Suriye’nin Neil Armstrong’u olarak bilinen Muhammed Faris, İstanbul'daki hayatını ve uzay macerasını ilk kez anlattı
Muhammed Faris, 1987 yılında uzaya giden ilk Suriyeli oldu; bulundukları mekik ülkesinin sınırlarından geçerken radyodan yaptığı konuşmayla Başkan Hafız Esad’a selam yolladı. Döndüğünde ülkesinde kahraman ilan edildi. Ama bugün Türkiye’de oldukça zor şartlarda yaşayan bir mülteci.
Dört senedir Türkiye’de bir mülteci olarak yaşıyor
Ülkesinde kendi adına açılan havaalanları; evleri; korumaları olan Faris, şimdi Kocamustafapaşa’da iki odalı bir evde, altı kişilik bir nüfusla birlikte yaşıyor.
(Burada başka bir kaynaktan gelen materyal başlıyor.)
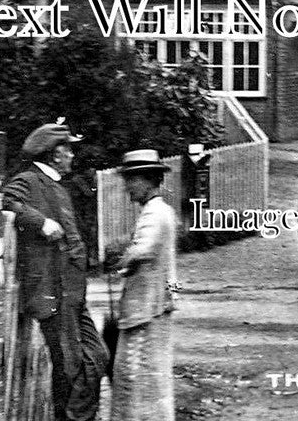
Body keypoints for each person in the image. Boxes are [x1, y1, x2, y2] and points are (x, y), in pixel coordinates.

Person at [1, 123, 107, 421]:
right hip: (53, 293)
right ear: (54, 154)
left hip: (73, 294)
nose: (72, 155)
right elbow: (5, 200)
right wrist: (40, 222)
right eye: (68, 149)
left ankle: (76, 416)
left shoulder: (58, 185)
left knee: (97, 355)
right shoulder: (29, 180)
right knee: (69, 367)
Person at [111, 149, 178, 421]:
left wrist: (121, 260)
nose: (127, 187)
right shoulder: (159, 211)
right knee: (149, 379)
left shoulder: (155, 212)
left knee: (134, 376)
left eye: (132, 179)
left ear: (148, 180)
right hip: (152, 305)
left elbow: (143, 250)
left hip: (146, 308)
Çünkü, halkı orada acı çekerken bir tercih yapıp ülkesini terk eden Faris’ün tüm malına, o ülkeyi terk ettikten sonra el koyuldu.
Esad’ın yöntemlerine karşı olduğunu söyleyen Suriyeli kozmonot, silahlı çatışmalar başlayınca, ona da bir kurşun isabet edebileceğini gördüğü için ailesiyle birlikte Türkiye’ye geldi. Kilis’ten yürüyerek geçtiler sınırı…
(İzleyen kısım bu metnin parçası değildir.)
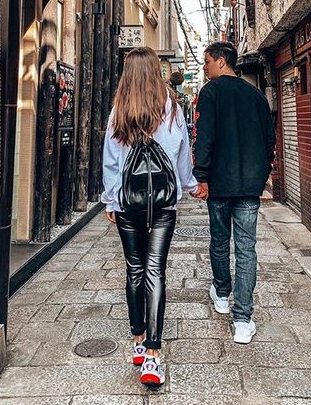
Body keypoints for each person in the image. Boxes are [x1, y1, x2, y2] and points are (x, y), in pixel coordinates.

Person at [102, 47, 197, 387]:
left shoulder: (120, 110)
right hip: (163, 204)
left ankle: (138, 341)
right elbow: (180, 152)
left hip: (128, 202)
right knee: (155, 269)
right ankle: (154, 357)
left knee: (134, 269)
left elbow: (111, 162)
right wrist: (188, 186)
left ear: (127, 75)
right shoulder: (170, 108)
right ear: (156, 72)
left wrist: (111, 201)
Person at [192, 41, 275, 344]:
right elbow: (270, 139)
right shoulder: (255, 95)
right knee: (246, 248)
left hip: (219, 182)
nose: (205, 67)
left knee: (219, 241)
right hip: (250, 184)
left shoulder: (210, 93)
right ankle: (243, 319)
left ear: (221, 61)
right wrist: (263, 174)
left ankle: (223, 294)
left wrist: (200, 175)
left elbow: (203, 138)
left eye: (207, 61)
uzaya birlikte çıktığı Rus kozmonot arkadaşları Alexander Viktorenko ve Aleksandr Pavloviç’i kardeşi gibi sevmesine rağmen, ülkesine bomba yağdıran Rusya'nın ülkesinde yaşaması teklifini kabul etmemiş. O, Suriyelilere kapılarını açan Türk halkına şükranlarını sunuyor ve ekliyor: “Tüm Suriyeliler dilenci gibi görülmemeli”..
Yaşanan bu göç dalgasında profesörün de, cahilin de; toplumun her kesiminden insanın geldiğini söyleyen Faris, “Ama Suriye halkı genelde meslek sahibi bir halktır” diyor; “Yeter ki Türkiye bu meslek sahibi, diplomalı, bilim insanlarından faydalanmayı bilsin” diyor.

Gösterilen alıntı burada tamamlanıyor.